The bill would create a new family tax credit, double exemptions for estate taxes on inherited assets and repeal the estate tax over six years, while also allowing small businesses to write off loan interest, according to the document.

The bill would cap the maximum tax rate on small businesses and other non-corporate enterprises at 25 percent, down from the present maximum rate on “pass-through” income of 39.6 percent. It would also set standards for distinguishing between individual wage income and actual pass-through business income to prevent tax-avoidance abuse of the new, lower tax level.

It would create a new 10-percent tax on U.S. companies’ high-profit foreign subsidiaries, calculated on a global basis, in a move to prevent companies from moving profits overseas, the Wall Street Journal reported.

Foreign businesses operating in the United States would face a tax of up to 20 percent on payments they make overseas from their American operations, the Journal added.

 

MARKET REACTION

U.S. equities have rallied in 2017 to a series of record highs, partly on expectations of deep corporate tax cuts. They were down slightly on Thursday as initial details of the Republican plan emerged. Housing stocks fell; bank stocks initially fell but then cut their losses.

Investors cautioned the tax plan was preliminary and it was too soon to gauge the effect on specific industries and asset classes. Long-dated bond yields and the U.S. dollar were down.

“This was what the market has been waiting for,” said Sean Simko, head of fixed-income management at Sei Investments Co in Pennsylvania. “It’s pretty much what the market has heard and priced in for. We are also waiting for the Fed chair nominee announcement and the payrolls number (Friday). Until then, the markets are going to be pretty contained.”

Congress has not succeeded with comprehensive tax changes since 1986, when Republican Ronald Reagan was in the White House and Democrats controlled the House. Bipartisan cooperation led to the passage of that plan, but Republicans have frozen Democrats out of the process of developing this legislation and passed a budget plan that would enable them to pass it with no Democratic votes.

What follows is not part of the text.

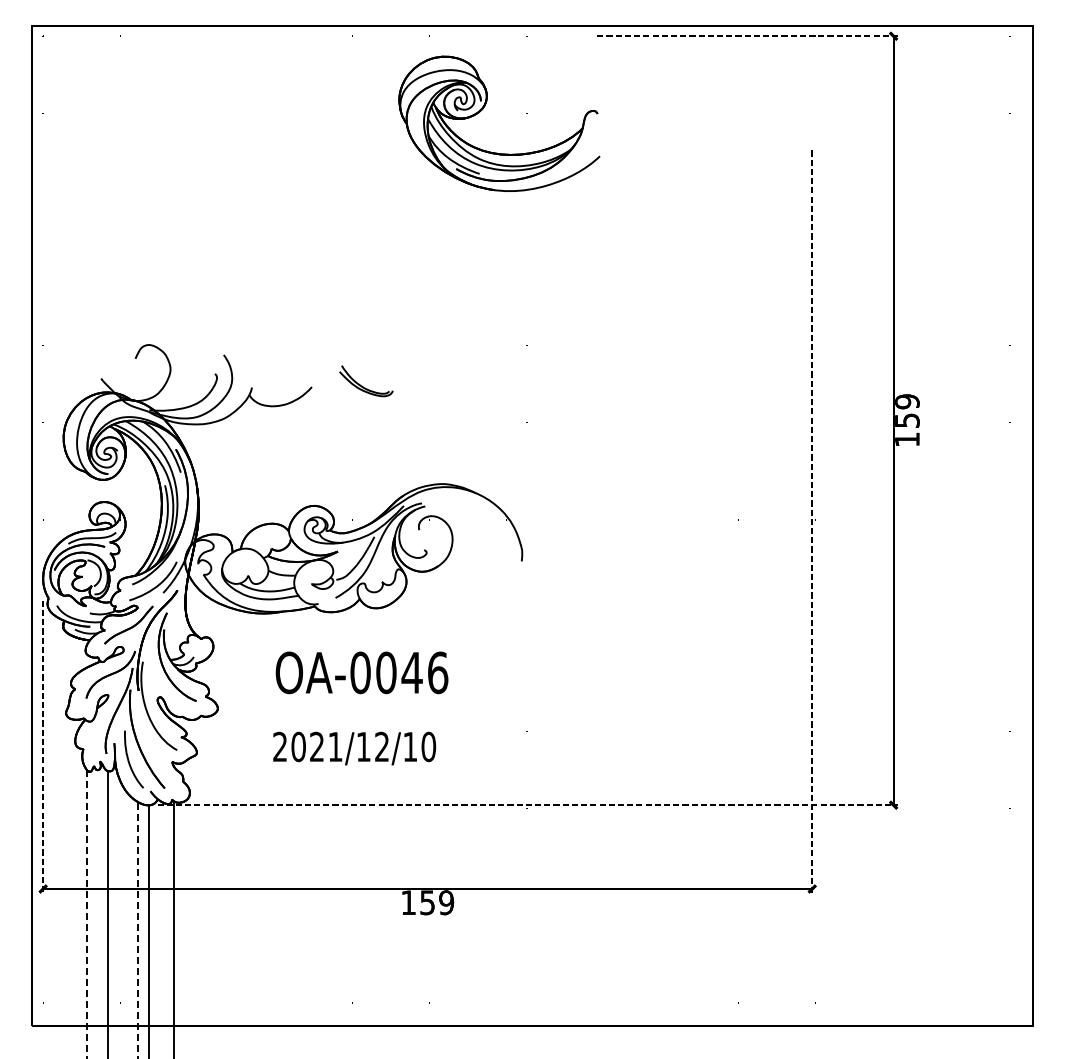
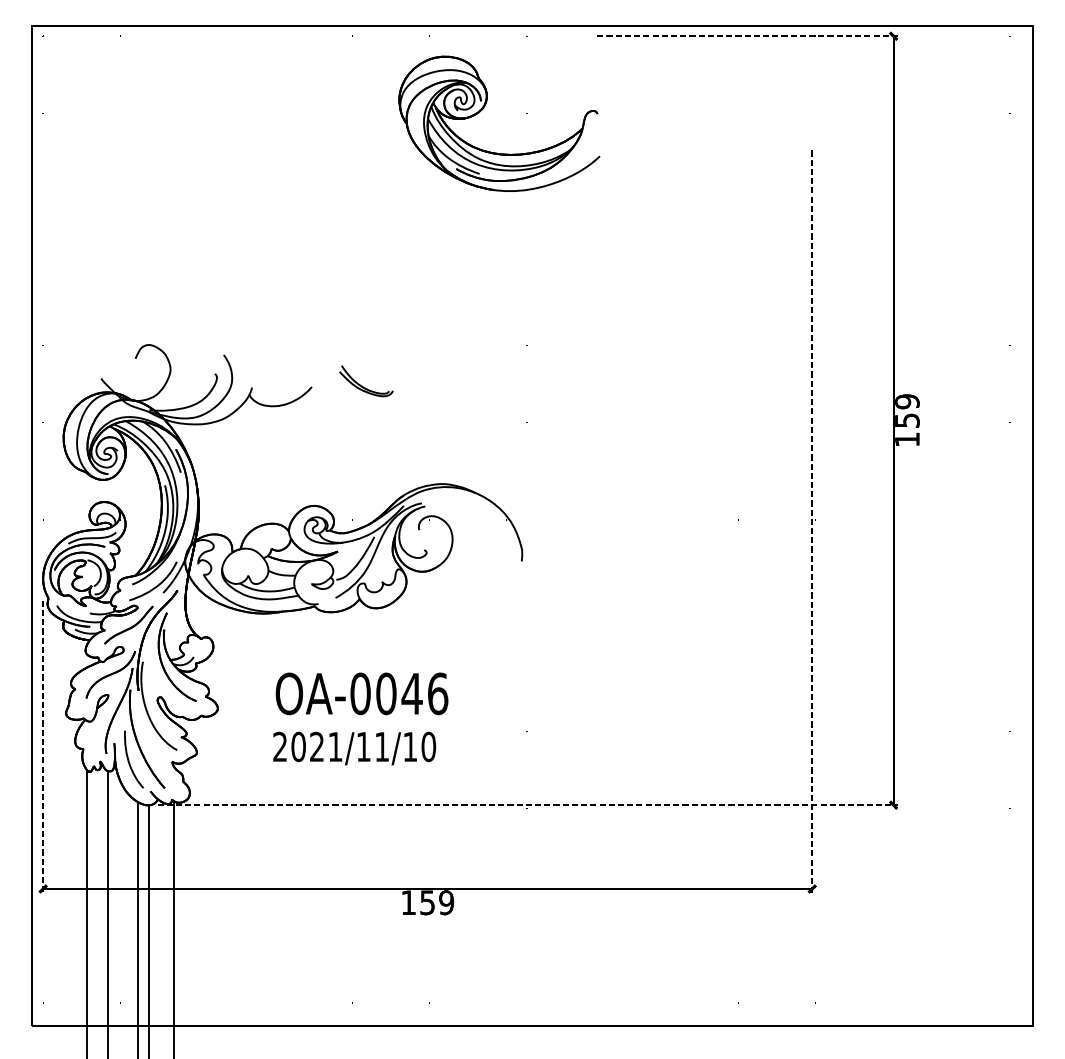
text at (361, 672) position: (361, 672) -> (361, 693)
text at (381, 746): 2021/12/10 -> 2021/11/10
line at (87, 914): dashed -> solid
line at (138, 930): dashed -> solid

Independent analysts have said that, based on an outline of the plan previously made public, corporations and the wealthiest Americans would benefit the most, and the federal deficit would be greatly expanded over the next decade because of a loss of tax revenue.

Trump said at the White House this week that he wanted Congress to pass the tax overhaul by the U.S. Thanksgiving holiday on Nov. 23.

Trump, House Republican leaders and Republican members of Brady’s panel will then meet at the White House on Thursday afternoon. Trump is also meeting separately with Republican senators, who must also unite to pass the tax plan.

“We’re going to get it done,” added House Republican leader Kevin McCarthy.

Brady himself predicts the initial legislation will change next week, when his panel is due to begin preparing it for an eventual House vote.

While Republicans control the White House and both chambers of Congress, intra-party differences have prevented them from passing major legislation sought by Trump, as exemplified by the collapse of their effort to dismantle the Obamacare law. Any failure to pass tax cuts legislation would call into question Republicans’ basic ability to deliver on promises.

The bill must also pass the Senate, where Republicans hold a slimmer 52-48 majority and earlier this year failed to garner enough votes to pass a major healthcare overhaul. Senate Republican leaders have said they aim to finish their work on taxes by year-end.

Democrats have criticized the proposed tax cuts as a giveaway to corporations and the wealthy that would harm workers and middle-class Americans.